━━ ENTRIES PROVIDED

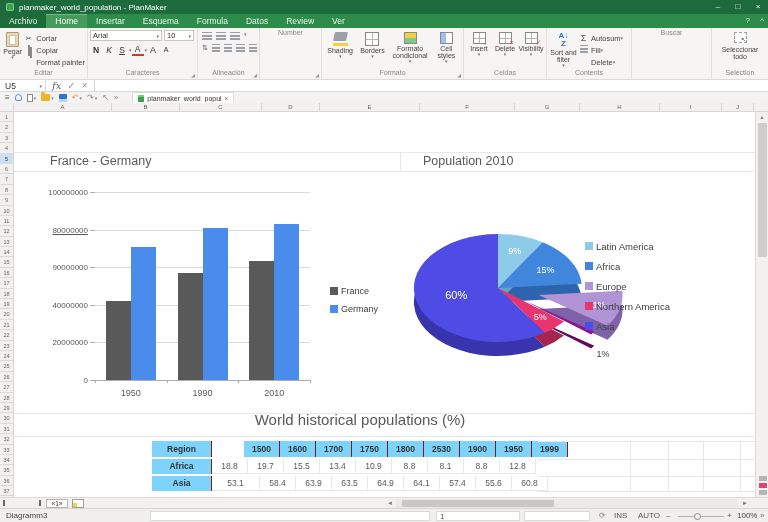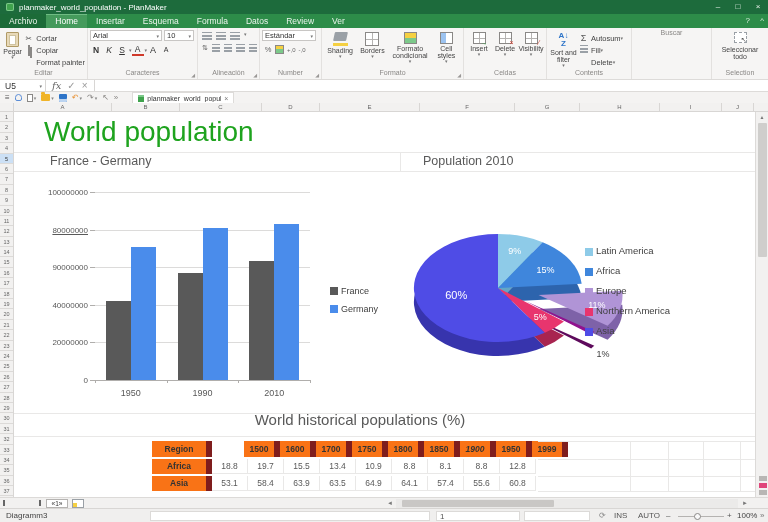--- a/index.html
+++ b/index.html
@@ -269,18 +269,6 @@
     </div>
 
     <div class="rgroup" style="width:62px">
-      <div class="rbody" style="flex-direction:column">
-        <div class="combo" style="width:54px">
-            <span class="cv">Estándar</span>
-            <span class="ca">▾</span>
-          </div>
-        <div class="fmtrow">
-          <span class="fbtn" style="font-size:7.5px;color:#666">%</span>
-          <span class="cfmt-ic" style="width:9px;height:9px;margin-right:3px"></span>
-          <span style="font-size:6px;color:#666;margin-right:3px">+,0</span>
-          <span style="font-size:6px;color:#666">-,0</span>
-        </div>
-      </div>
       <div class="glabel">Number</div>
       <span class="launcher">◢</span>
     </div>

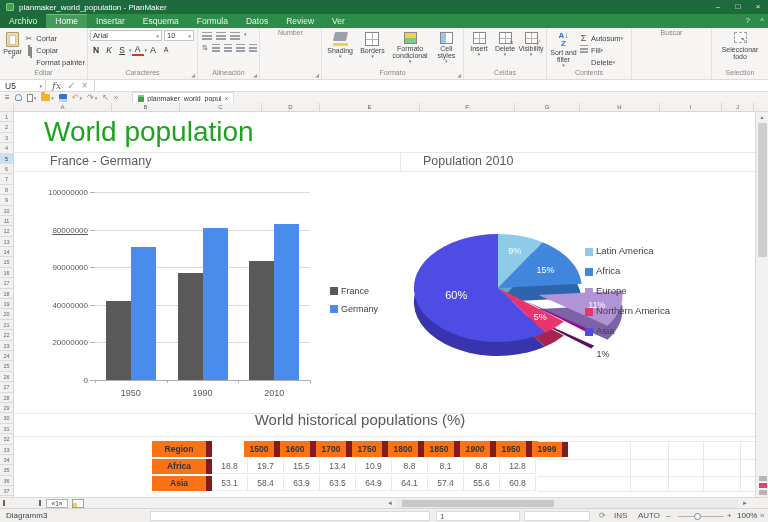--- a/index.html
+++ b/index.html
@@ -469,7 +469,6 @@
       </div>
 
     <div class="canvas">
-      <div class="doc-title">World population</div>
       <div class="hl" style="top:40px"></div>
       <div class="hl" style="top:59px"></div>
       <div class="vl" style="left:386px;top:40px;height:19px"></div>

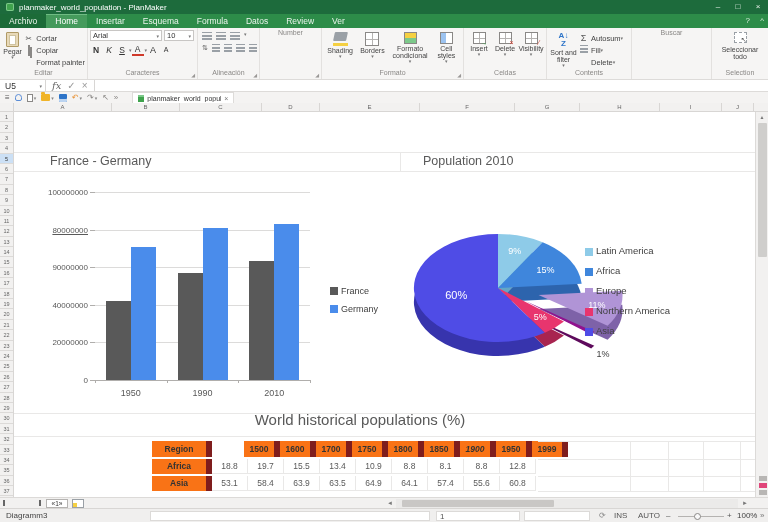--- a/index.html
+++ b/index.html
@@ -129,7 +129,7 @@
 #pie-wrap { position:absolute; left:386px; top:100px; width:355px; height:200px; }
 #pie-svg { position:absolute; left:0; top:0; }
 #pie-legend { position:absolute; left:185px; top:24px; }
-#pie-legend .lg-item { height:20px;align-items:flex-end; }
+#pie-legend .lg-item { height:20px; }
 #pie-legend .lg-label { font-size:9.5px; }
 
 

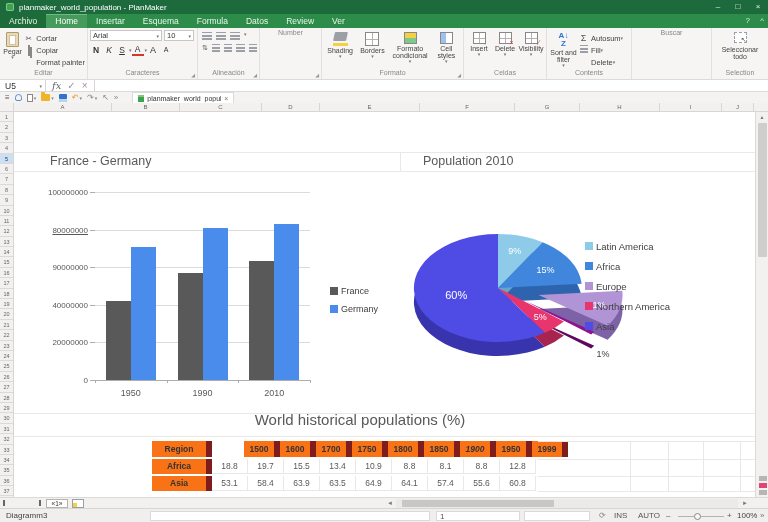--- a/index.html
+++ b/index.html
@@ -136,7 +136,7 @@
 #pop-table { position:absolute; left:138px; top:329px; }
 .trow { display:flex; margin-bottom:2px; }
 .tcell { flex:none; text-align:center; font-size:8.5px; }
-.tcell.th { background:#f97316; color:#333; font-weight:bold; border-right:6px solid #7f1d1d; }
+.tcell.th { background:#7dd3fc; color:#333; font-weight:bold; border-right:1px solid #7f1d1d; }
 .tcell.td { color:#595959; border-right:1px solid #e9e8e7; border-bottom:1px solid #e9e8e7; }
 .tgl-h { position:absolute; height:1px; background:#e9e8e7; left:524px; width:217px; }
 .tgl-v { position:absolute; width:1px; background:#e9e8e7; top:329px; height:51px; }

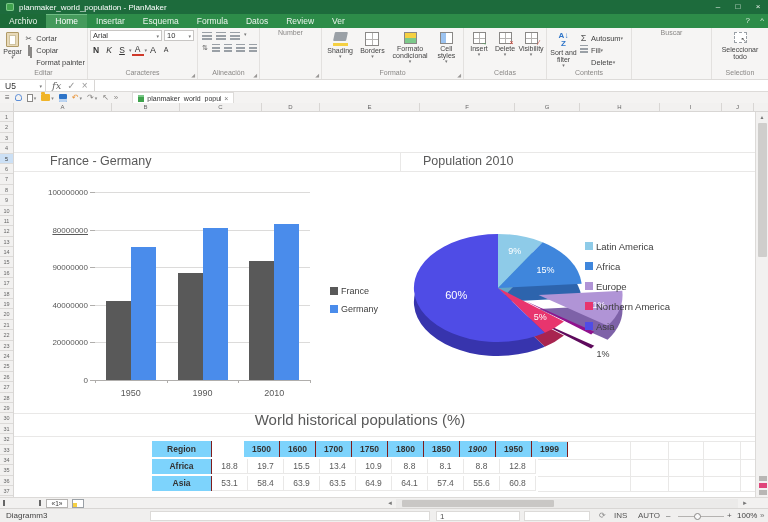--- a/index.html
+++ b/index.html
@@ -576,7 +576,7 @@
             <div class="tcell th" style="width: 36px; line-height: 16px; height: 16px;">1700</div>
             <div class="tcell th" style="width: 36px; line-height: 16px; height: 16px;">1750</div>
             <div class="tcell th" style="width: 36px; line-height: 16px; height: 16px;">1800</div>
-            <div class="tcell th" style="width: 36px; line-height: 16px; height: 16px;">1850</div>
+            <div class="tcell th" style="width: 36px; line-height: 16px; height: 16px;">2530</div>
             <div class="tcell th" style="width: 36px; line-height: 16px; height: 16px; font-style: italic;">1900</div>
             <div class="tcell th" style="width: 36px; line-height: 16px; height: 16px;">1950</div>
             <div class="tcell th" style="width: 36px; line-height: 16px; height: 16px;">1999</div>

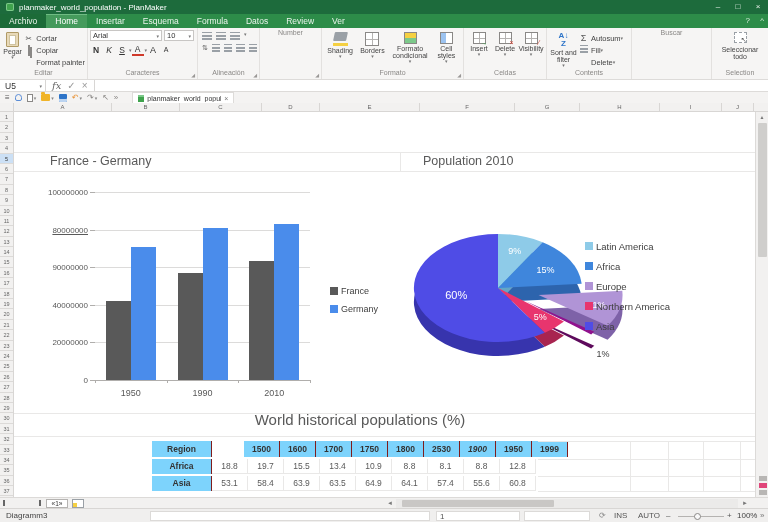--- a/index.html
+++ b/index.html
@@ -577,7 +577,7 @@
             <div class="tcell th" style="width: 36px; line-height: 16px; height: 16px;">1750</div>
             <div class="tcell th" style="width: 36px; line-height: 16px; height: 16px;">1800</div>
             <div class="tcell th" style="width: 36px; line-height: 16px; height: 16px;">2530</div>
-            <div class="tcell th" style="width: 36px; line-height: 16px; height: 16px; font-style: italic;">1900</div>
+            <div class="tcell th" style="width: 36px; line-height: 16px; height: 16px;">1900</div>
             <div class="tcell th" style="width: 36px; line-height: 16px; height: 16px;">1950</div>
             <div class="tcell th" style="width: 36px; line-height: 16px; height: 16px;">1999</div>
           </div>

━━━━
━━ ENTRIES PROVIDED

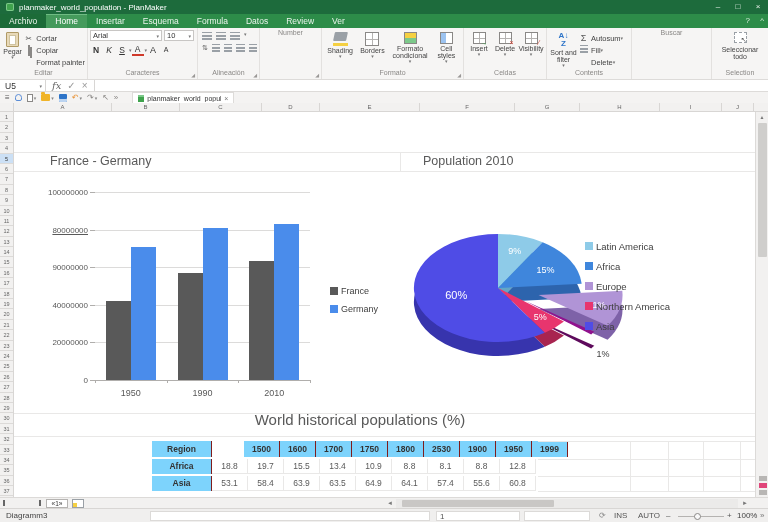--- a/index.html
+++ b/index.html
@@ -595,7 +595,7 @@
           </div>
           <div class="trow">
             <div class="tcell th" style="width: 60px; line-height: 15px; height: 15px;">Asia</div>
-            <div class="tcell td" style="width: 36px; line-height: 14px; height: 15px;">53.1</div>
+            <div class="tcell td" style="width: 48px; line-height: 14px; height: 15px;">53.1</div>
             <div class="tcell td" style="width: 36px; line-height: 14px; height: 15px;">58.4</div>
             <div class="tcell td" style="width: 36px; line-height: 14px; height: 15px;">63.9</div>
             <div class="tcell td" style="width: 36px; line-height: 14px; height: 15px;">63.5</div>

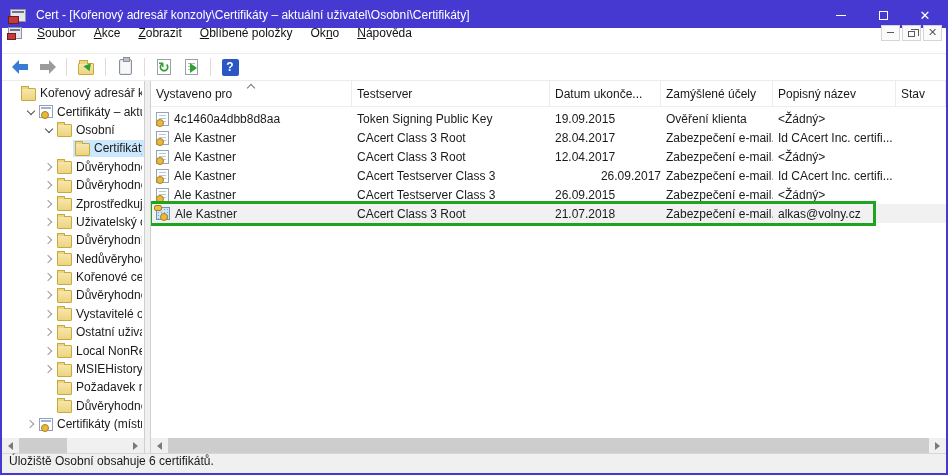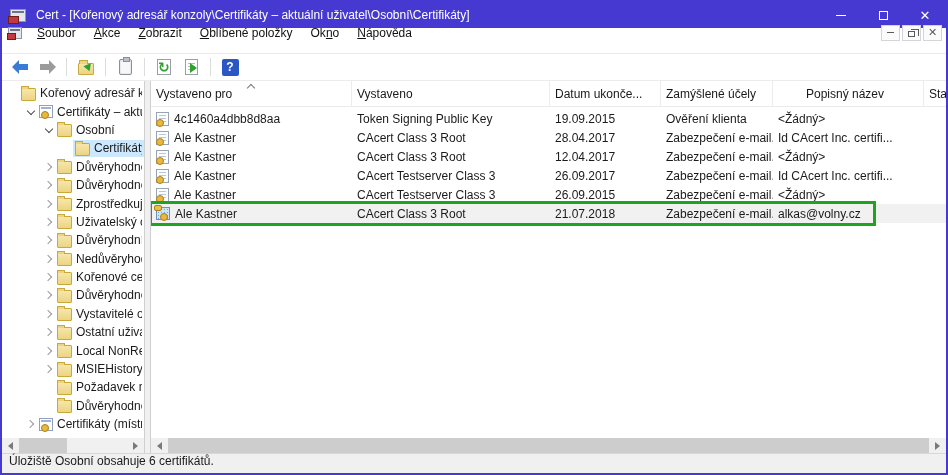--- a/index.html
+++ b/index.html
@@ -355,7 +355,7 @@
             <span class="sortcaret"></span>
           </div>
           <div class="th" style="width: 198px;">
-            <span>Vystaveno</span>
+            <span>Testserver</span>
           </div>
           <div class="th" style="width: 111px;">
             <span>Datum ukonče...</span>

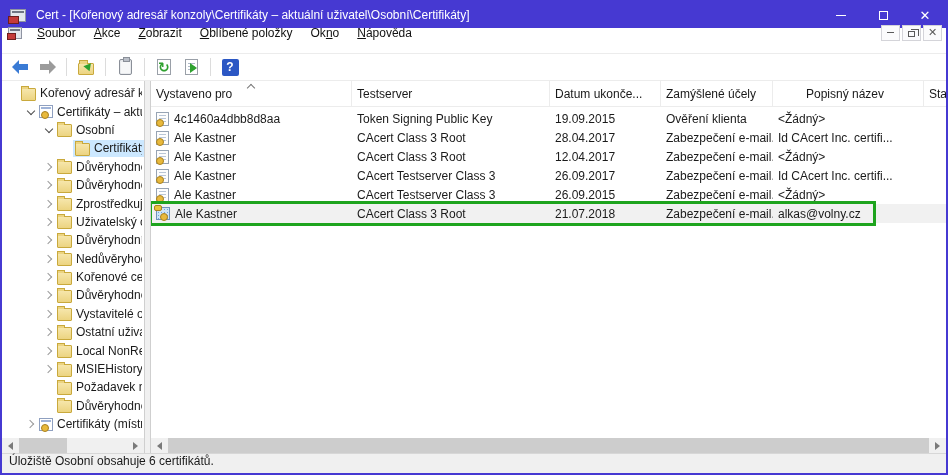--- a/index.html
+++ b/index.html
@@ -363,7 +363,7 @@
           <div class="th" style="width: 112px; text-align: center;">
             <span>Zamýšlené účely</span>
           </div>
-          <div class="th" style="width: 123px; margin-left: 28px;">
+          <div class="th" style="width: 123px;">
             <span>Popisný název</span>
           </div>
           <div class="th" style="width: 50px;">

━━━━

_WHAT YOU NEED TO DO_.
Scan the data, and report each line that uses the word "size".

_RESPONSE AREA_.
-          <span class="fbtn" style="font-size:7.5px;color:#666">%</span>
-          <span style="font-size:6px;color:#666;margin-right:3px">+,0</span>
-          <span style="font-size:6px;color:#666">-,0</span>
 #pie-legend .lg-label { font-size:9.5px; }
 .tcell { flex:none; text-align:center; font-size:8.5px; }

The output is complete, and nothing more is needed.